--- EXERCISES ---
a - Answer from the text on ELMAH:
(i) What does the name ELMAH stand for?
(ii) In which file are ELMAH's settings placed?
(iii) Which file, located at the root of the domain, do you open to see a list of errors?
b - Quote the passage of the text on ELMAH that opens with the words containing "Finally, to log" and closes with "errors the server stores.".

--- TEXT ---
Jennifer Marsh is a software developer, programmer and technology writer and occasionally blogs for Rackspace Hosting.

Error handling traps errors on a website, logs the issue to a database or file, and presents the user with a friendly message. ELMAH (Error Logging Modules and Handlers) is a free, ASP.NET logging system that helps website owners handle errors and logs them to an XML file or database table. The advantage to ELMAH is that none of the errors are seen by the user. Even search engine errors are absorbed, logged and handled eloquently without affecting performance of the website or revenue.

Setting Up ELMAH in the .NET Project

ELMAH’s settings are placed in the web.config for the .NET project. Every cloud application for a website has a web.config. The lines of code needed in the web.config are on the ELMAH Wiki. In the “connectionString” section, the database name, drivers and username and password are entered. Typically, the business uses a separate table from the rest of the application to keep errors separate from the production database.

Finally, to log to XML files in a specified directory, add the directory on the web server in the “logPath” value. This value is the local path on the web server in which the ELMAH files are stored.

Opening the ELMAH XML Log Files

To see a list of errors, open the “elmah.axd” file located at the root of the domain. ELMAH gives a list of detailed errors including the host name, the server response code, the description of the error from the stack trace, the user (if a customer was logged-in), and the date and time. The AXD file is the easiest way to view the list of XML errors the server stores.

--- MATERIAL PROVIDED ---
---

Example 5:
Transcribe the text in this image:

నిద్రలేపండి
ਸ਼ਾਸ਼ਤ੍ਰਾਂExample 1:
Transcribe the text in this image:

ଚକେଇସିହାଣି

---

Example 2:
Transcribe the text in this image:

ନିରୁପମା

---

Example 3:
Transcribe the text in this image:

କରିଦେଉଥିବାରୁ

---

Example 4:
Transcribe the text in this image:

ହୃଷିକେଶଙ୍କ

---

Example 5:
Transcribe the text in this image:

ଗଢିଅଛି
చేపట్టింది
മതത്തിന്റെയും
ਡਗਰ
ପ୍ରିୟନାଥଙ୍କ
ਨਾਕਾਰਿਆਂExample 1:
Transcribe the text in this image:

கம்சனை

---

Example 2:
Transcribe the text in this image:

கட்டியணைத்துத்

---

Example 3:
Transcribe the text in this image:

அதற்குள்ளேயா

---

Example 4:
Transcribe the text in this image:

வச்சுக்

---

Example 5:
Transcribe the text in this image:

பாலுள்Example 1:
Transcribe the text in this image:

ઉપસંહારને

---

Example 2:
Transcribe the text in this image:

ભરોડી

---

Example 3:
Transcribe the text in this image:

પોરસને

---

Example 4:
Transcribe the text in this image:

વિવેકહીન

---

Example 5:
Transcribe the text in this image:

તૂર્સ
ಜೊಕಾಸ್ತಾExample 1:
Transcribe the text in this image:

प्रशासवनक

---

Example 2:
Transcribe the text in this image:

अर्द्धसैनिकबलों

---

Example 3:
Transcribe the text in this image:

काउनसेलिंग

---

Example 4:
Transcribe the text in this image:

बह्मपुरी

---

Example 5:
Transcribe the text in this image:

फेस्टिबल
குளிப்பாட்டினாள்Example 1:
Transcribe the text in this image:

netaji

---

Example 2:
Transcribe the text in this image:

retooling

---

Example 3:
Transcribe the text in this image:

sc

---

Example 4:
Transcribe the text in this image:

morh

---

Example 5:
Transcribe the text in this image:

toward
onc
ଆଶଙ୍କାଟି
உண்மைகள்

--- ANSWERS TO THIS EXERCISE ---
a -
(i) Error Logging Modules and Handlers
(ii) The web.config for the .NET project
(iii) The "elmah.axd" file

b -
Finally, to log to XML files in a specified directory, add the directory on the web server in the “logPath” value. This value is the local path on the web server in which the ELMAH files are stored.

Opening the ELMAH XML Log Files

To see a list of errors, open the “elmah.axd” file located at the root of the domain. ELMAH gives a list of detailed errors including the host name, the server response code, the description of the error from the stack trace, the user (if a customer was logged-in), and the date and time. The AXD file is the easiest way to view the list of XML errors the server stores.